I was thinking along those lines for DW833. ;-) Maybe there's a way to put whiskers on it!


----------



## ForestGrl (Jun 5, 2015)

> I m not sure what chuck or jaws you have. I use the Nova spigot jaws a lot and like them but the bands would be no good on the jaws themselves. These are the 35mm and 45mm jaws so a 4" band would be way oversize and loose. The Nova chucks have a stop and the jaws slide really do not protrude (each jaws only moves about 3/8" maximum). It would work for the chuck body but is not necessary for my Nova s. I had a Woodcraft and the jaw slides could be cranked out until they fell off; in that case the bands would probably help because the jaw slides may protrude from the chuck body by probably 3/4".
> 
> Being frugal I would do like Hairy and make them with bright fabric and a bit of elastic.
> Or if multiple jaw sets, set them down, cover the top and dovetail area, and paint all with florescent orange.
> ...


Those bands come in several sizes (smaller, and up to 18"!!), so I would measure and order. I have the Oneway Talon chuck with #2 jaws and spigot jaws. I like Hairy's innertube!


----------



## ForestGrl (Jun 5, 2015)

> I could see how the rubber could do the opposite and grab ahold of the tool or your hand too. My fear would be that the tool would be grabbed by the rubber and drawn into the chuck making things worse. I ve not used a wood lathe but I have many, many hours on a metal lathe.
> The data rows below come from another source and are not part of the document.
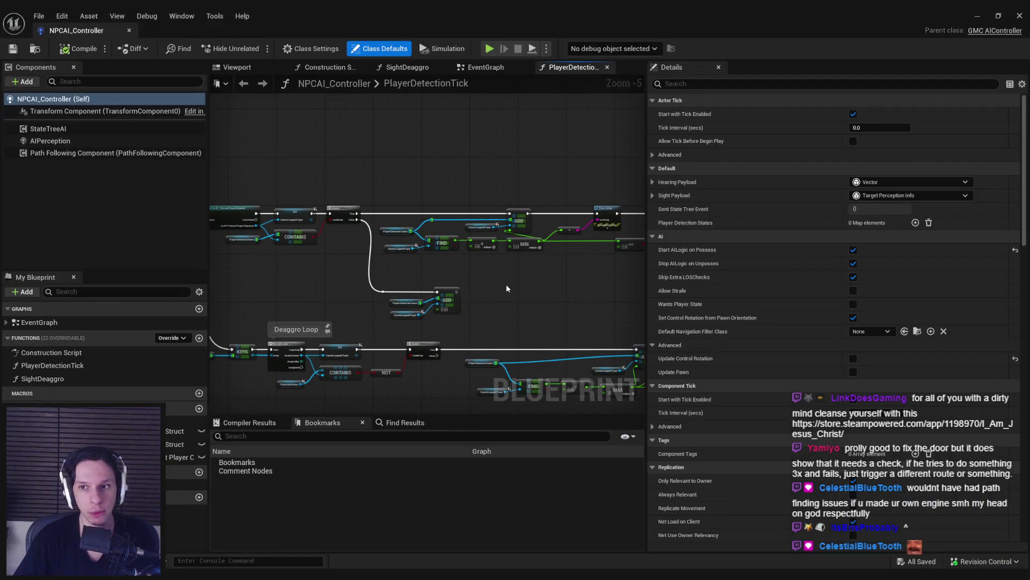
pyautogui.moveTo(281, 317); pyautogui.dragTo(479, 282)
pyautogui.scroll(2, 445, 264)
pyautogui.scroll(-3, 444, 264)
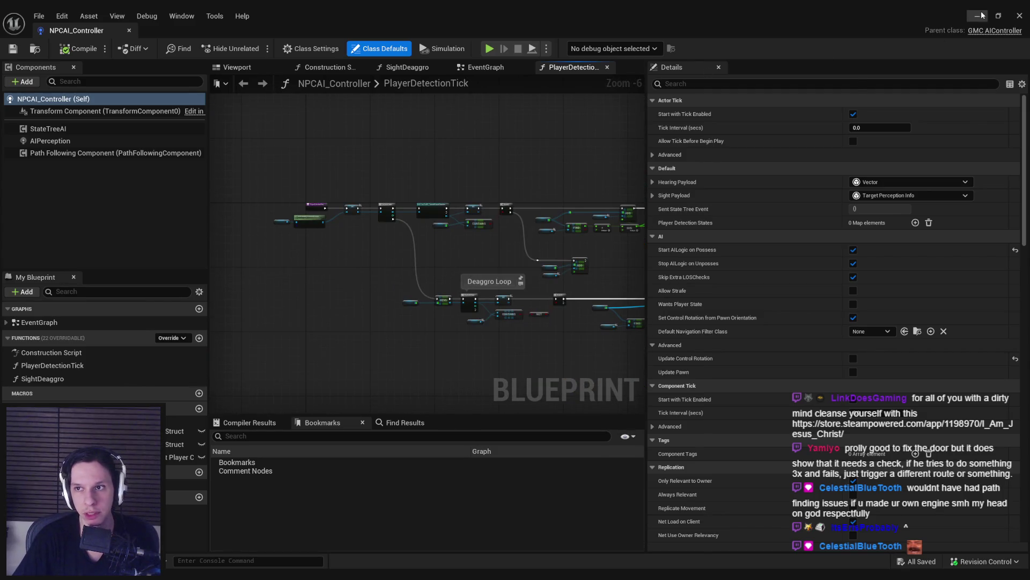
pyautogui.click(980, 15)
pyautogui.doubleClick(388, 419)
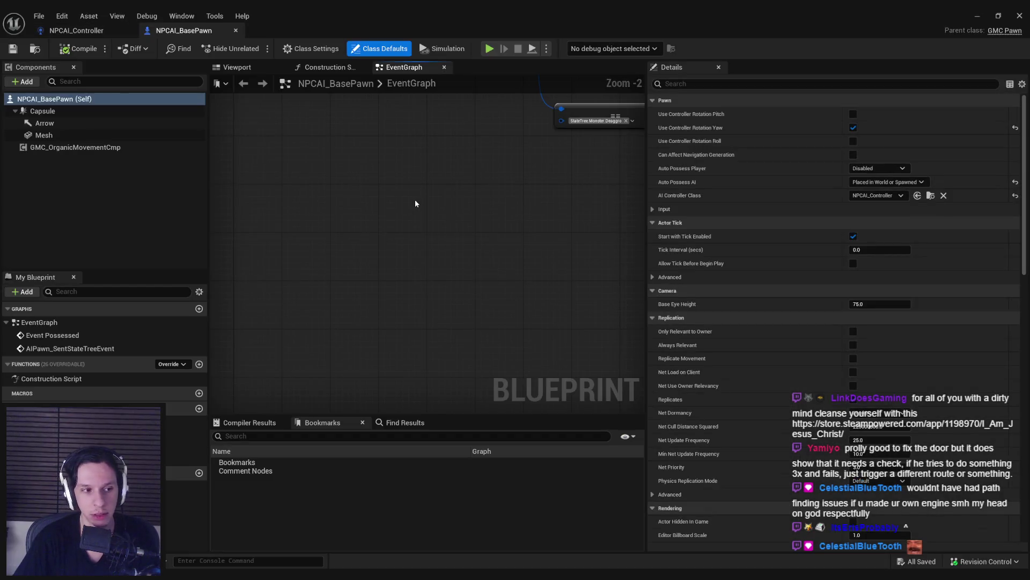
pyautogui.moveTo(447, 196); pyautogui.dragTo(422, 278)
You don t want to hit a spinning chuck with anything whether it s your hand or something you are holding in your hand.
> 
> - Shadowrider


It's kinda hard for me to imagine anything getting pulled in, the band would fit quite tightly. Mostly aim to make the chuck jaws more visible and provide padding for a quick "bump" with hand or tool that would otherwise leave a scar (and possibly blood). :-0


----------



## Nubsnstubs (Aug 30, 2013)

> I could see how the rubber could do the opposite and grab ahold of the tool or your hand too. My fear would be that the tool would be grabbed by the rubber and drawn into the chuck making things worse.
> 
> - Shadowrider


I think the rubber, if caught, would just bunch up, stretch until it breaks and slaps you silly when it finally separates from the lathe instead of being pulled into the chuck. Wear a face mask. .............. Jerry (in Tucson)


----------



## hairy (Sep 23, 2008)

Wrap your chuck with strips of brown paper bag, cloth, bubble wrap, or whatever and secure it all with blue tape. Guaranteed to fit any size chuck, Throw it away when done.


----------